§ **EXERCISE PASSAGE**
“I am going down to the shallow edge to begin again,
Joseph, with a first line, with an old net, the same expedition.
I will study the opening horizon, the scansion’s strokes of the rain,
to dissolve in a greater fiction than our lives, the sea, the sun.”
—Derek Walcott, from “Italian Eclogues, iv”
Joseph Brodsky—the Joseph addressed in the epigraph—once said that when you hear Derek Walcott’s voice, “the world unravels.” It is a voice concomitant with the sea, and by connection, history. As I listen to its garrulous rise and fall from the veranda of his home by the sea in Saint Lucia, the sphinx-head bluff of Pigeon Island keeping watch in the distance, an opposite understanding of Brodsky’s statement takes hold: This is the voice that knots worlds together, or more accurately, “re-knots” worlds into the singular experience called the Caribbean.
After six decades of making the language that has elevated his Antillean world into the permanence of poetry, Walcott, at eighty-four years old, a Nobel laureate, maintains there is “so much to do still.” Such a statement is impressively humbling—a mark of the vigor of a poet whose love of his island and the poetic craft has never diminished, for whom these two things have congealed into one great echo. Though moments of silence gather during our talk—moments when he looks out to the humming sea—his voice returns with the fulgent light “that reads like Dante” of his poetry, each time with greater magnificence. There were often, too, glittering moments of irreverence and laughter, including his fondness for puns, such as those by James Joyce, one of which he recited from memory.
Walcott’s poetry, from its very early beginning, possesses a chromatic fluency that accelerates the sensual pulse of the moment, converting ordinary images beyond their actual reality, into the colloquial magnitude of fable. His landscape, named, vivifies “every neglected, self-pitying inlet / muttering in brackish dialect, the ropes of mangroves / … / losing itself in an unfinished phrase.” The “unfinished,” fragmentary by nature, is a vital feature of Walcott’s poetics, which resemble his life and belief that “poetry is an island that breaks away from the main.”

§ **DATA PROVIDED**
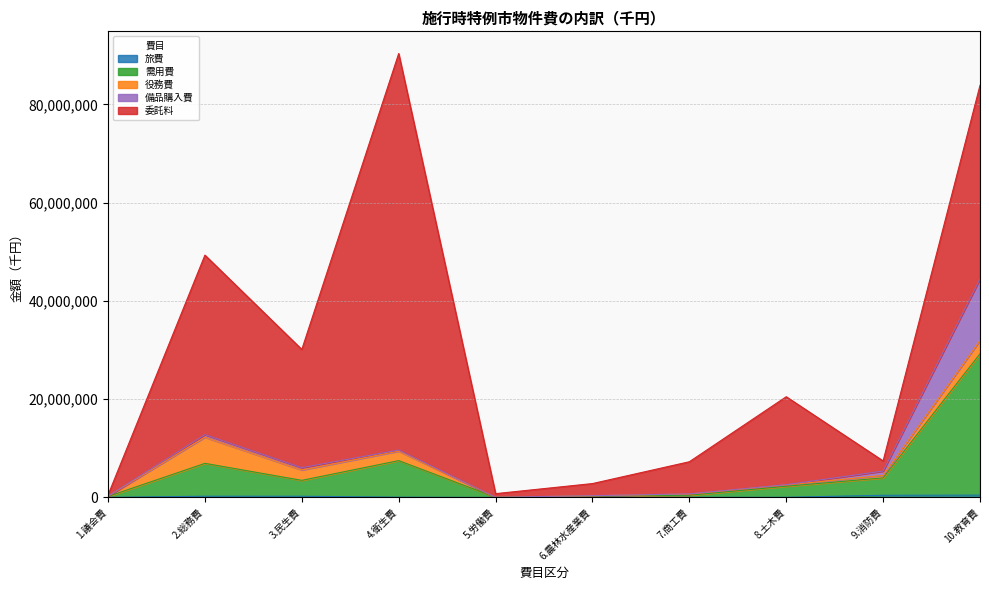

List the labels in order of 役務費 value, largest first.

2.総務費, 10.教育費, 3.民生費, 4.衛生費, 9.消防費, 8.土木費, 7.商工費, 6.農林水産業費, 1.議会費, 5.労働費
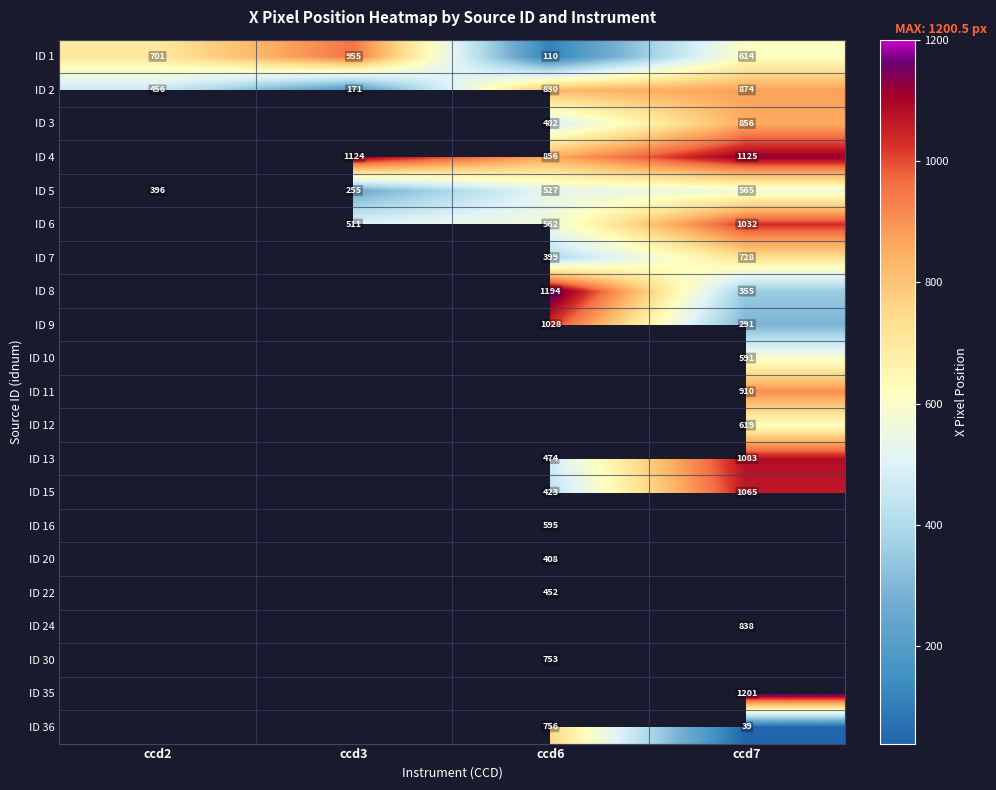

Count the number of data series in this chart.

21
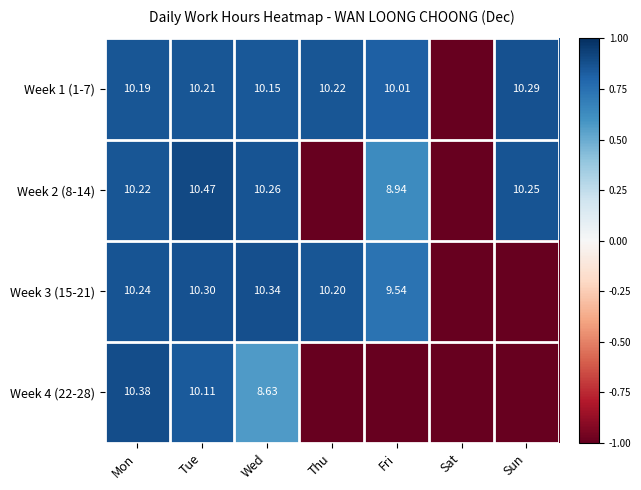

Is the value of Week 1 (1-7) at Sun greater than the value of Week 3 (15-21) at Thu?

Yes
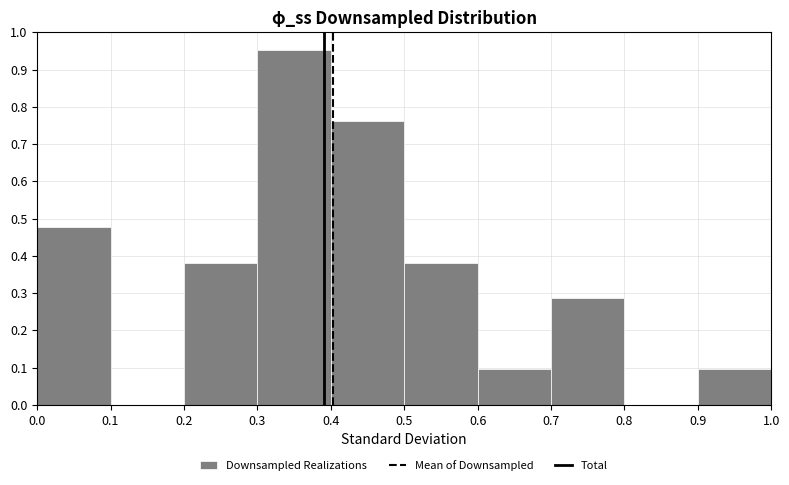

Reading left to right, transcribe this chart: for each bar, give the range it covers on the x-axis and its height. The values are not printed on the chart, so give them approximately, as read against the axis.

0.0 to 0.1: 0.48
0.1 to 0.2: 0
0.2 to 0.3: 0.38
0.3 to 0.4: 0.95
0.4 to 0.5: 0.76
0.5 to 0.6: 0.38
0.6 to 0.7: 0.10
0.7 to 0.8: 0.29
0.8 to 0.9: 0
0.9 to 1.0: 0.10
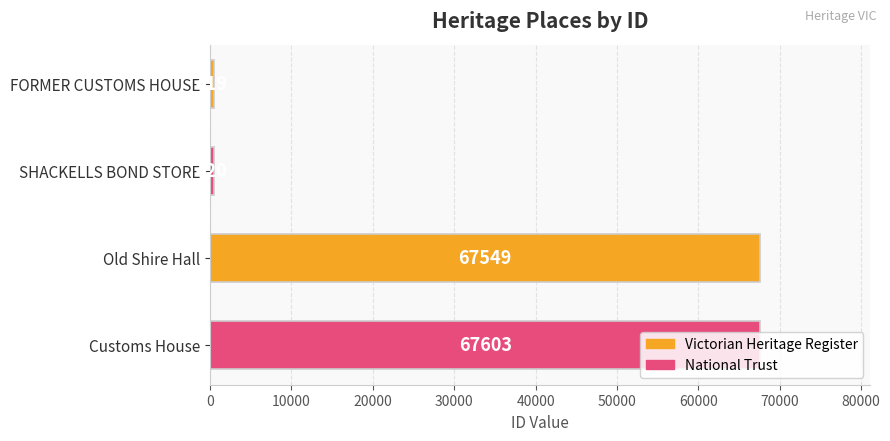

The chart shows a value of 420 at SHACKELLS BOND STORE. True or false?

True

§ **USING THE INFORMATION**
1 - Copy the records exactly, starting at the line containing "0.0 to 0.1: 0.48" and ending at the last line of the records, and leave out the pictures.
2 - Proceed with the essay about Derek Walcott from the point where it stops.
The essay and the records have no connection to each other.

§ **RESPONSES BY TASK**
1 -
0.0 to 0.1: 0.48
0.1 to 0.2: 0
0.2 to 0.3: 0.38
0.3 to 0.4: 0.95
0.4 to 0.5: 0.76
0.5 to 0.6: 0.38
0.6 to 0.7: 0.10
0.7 to 0.8: 0.29
0.8 to 0.9: 0
0.9 to 1.0: 0.10

The chart shows a value of 420 at SHACKELLS BOND STORE. True or false?

True

2 -
In 1964, Robert Graves praised Walcott’s international debut, In a Green Night, for handling “English with a closer understanding of its inner magic than most (if not any) of his English-born contemporaries.” The true aspect of that inner magic is its outer votive life not at the core of English, a life that is the multitudinous heritage of the Caribbean, finding sublime utterance in Walcott. Shabine, the poet-persona of the brilliant poem “The Schooner Flight,” declares what the phantasmagoria of that self is:
I’m just a red nigger who love the sea
I had a sound colonial education,
I have Dutch, nigger, and English in me
and either I’m nobody, or I’m a nation.
“English,” Walcott once remarked, “is nobody’s special property. It is the property of the imagination,” and from this private sensibility evolves an oeuvre—seventeen poetry collections, nine volumes of drama, and a book of essays—of a pelagic imagination, inexorably striving against the stream, with unparalleled strength and beauty.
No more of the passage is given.